PASSAGE SHOWN:
In WrestleQuest, launching Aug. 8 on everything (including mobile, via Netflix), players explore a fantasy realm dotted with gyms, arenas, and even shrines to the legends of yesteryear. Combat takes place in the ring (usually) and follows a familiar turn-based cadence, with wrestling moves and action points nimbly taking the place of spells and mana. Land a particularly devastating move from the top rope, and a guy’s plastic arm might pop off. No worries, he just sticks it back on.
“That’s part of the high fantasy playfulness,” Deighan said. “What inspired the game is that same sense, these two toys are just gonna go hard in that ring. And one of them in the locker room afterward, maybe what he’s doing is twisting his face back around, because he’s a toy.
“This is all part of why we wanted to make games in the first place, and why we started Mega Cat,” he added. “As someone who’s had such a massive reverence for RPGs, we wanted to make sure that we were ready to commit to something that we think fans would want to play, and the time needed to balance and adjust, something that has that much content. It’s a massive design challenge.”
WrestleQuest is the largest game his 11-year-old studio has attempted, Deighan said. Much of Mega Cat’s résumé so far has been work-for-hire projects, some of them using licensed properties (most recently, Renfield: Bring Your Own Blood, a Vampire Survivors-alike based on the Nicolas Cage movie). Those experiences gave Mega Cat some structure to work with as they approached the managers and estates of real-life wrestling stars. But it was still a pitch for them to sign on to a way-out-there concept.
“It is not the same experience talking to Jake the Snake as it is talking to Hasbro’s brand team and licensing agent,” Deighan chuckled.
At first, most of the wrestlers and their agents were interested only in the deal terms. “Most of them weren’t particularly excited about the type of game or the detail of the game,” Deighan said. But he and Mega Cat did find common ground in discussions with the likes of Page, and Jeff Jarrett, early on in their campaign to sign up superstars.

EXERCISES:
1. In the WrestleQuest article, why did Mega Cat have some structure to work with when it approached the managers and estates of real-life wrestling stars?
2. Write the next part of the WrestleQuest article, continuing from its final sentence.

STUDY MATERIAL:

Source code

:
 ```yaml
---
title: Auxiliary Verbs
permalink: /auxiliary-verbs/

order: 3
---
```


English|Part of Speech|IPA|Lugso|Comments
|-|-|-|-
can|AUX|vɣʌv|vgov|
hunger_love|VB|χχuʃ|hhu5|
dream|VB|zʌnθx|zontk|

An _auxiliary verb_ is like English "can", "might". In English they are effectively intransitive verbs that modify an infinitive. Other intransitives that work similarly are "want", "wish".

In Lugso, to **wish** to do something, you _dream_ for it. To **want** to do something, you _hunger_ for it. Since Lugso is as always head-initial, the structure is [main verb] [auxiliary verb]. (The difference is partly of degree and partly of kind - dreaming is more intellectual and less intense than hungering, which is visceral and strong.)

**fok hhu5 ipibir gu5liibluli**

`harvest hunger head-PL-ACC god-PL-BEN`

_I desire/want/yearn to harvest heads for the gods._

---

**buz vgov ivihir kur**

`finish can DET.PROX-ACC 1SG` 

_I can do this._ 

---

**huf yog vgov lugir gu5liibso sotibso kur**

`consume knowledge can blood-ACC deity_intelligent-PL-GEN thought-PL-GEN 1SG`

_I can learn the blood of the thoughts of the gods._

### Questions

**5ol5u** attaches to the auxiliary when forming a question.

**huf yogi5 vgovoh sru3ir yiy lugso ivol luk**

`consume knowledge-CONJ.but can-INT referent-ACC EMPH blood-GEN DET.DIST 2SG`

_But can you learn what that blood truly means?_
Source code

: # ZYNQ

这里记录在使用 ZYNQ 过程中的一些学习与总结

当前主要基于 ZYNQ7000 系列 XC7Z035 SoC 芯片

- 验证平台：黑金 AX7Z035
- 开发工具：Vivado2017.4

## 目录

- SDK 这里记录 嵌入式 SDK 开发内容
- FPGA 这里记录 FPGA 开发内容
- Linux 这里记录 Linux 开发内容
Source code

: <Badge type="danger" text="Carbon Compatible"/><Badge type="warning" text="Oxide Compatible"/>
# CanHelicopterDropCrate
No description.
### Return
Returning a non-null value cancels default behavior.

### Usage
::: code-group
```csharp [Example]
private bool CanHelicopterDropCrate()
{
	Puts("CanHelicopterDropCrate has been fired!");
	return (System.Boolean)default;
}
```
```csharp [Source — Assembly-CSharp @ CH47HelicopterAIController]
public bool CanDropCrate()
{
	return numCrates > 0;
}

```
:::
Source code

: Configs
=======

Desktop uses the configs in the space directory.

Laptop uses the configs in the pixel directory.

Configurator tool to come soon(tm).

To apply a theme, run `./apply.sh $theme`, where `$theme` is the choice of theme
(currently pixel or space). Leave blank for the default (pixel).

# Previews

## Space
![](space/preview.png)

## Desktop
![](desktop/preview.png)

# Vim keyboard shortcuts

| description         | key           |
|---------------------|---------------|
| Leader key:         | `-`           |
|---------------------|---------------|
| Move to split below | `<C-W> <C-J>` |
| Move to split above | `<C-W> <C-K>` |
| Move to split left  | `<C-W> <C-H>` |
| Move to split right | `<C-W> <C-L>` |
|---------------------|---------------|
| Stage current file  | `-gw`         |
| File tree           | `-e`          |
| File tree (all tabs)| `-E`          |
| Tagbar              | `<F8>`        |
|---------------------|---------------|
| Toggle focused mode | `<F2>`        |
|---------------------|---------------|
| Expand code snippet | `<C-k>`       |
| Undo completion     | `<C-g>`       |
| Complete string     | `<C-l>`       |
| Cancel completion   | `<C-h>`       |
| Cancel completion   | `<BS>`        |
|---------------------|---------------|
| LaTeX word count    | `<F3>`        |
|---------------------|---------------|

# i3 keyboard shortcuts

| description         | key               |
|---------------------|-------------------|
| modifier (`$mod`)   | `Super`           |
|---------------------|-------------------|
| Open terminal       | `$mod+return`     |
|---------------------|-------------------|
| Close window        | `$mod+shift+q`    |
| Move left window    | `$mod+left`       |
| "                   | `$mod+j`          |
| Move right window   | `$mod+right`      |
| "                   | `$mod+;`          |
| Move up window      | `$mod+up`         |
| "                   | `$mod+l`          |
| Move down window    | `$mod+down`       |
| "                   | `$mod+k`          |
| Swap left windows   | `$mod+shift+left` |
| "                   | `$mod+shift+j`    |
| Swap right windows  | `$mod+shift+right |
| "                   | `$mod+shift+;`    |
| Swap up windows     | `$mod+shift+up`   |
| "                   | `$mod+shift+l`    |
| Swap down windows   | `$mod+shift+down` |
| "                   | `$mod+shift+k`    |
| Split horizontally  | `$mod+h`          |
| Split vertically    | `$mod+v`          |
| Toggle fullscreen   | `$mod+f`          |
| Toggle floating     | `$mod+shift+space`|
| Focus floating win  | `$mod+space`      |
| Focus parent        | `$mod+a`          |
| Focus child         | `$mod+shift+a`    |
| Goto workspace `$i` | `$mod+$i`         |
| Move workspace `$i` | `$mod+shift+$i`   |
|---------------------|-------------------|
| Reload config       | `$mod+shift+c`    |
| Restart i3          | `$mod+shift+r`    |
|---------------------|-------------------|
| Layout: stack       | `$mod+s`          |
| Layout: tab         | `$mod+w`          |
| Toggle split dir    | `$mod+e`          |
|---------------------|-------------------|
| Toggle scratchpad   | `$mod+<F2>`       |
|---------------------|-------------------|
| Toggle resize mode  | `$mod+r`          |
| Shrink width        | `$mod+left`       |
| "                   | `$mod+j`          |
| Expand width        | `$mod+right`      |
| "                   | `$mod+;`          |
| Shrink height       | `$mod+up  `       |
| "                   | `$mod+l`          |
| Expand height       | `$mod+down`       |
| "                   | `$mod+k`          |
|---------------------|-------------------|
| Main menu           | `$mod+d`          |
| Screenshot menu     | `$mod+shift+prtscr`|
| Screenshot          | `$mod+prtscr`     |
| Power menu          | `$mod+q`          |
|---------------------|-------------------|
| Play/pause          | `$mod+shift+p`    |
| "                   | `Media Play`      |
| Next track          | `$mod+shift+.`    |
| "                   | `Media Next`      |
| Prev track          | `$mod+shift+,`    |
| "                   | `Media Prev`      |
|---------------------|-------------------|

ANSWER SET:
1. Much of Mega Cat's earlier work was work-for-hire projects, some built on licensed properties, most recently Renfield: Bring Your Own Blood. Those experiences gave the studio a framework for dealing with the wrestlers' representatives.

2.
“Almost every wrestler in the game had to have their own indie circuit [wrestling] start,” Deighan said. “In many cases, these folks are in their 50s, 60s, and 70s. And they don’t know what indie games are, but they definitely know what indie wrestling is. I think some of them felt like they were also propping us up, and being a part of that kind of journey, because they knew that this was a big risk for the team and a true love letter. A lot of times, it inspired some unique conversations with them, sharing their own issues they had in their journey, when they were on the come-up, which is pretty relatable.”
The love letter sentiment can be found throughout WrestleQuest, even if the toys-and-rasslers construction is more of a means than the end, creatively speaking. The point of WrestleQuest, always, was to do a turn-based, party-up, story-heavy RPG first. But as Deighan and his Mega Cat colleagues leaned into their work over the past four years, they kept finding things to celebrate from their childhoods and fandoms. The result is they’re making the game they always wanted to make, and using cherished childhood memories to make it.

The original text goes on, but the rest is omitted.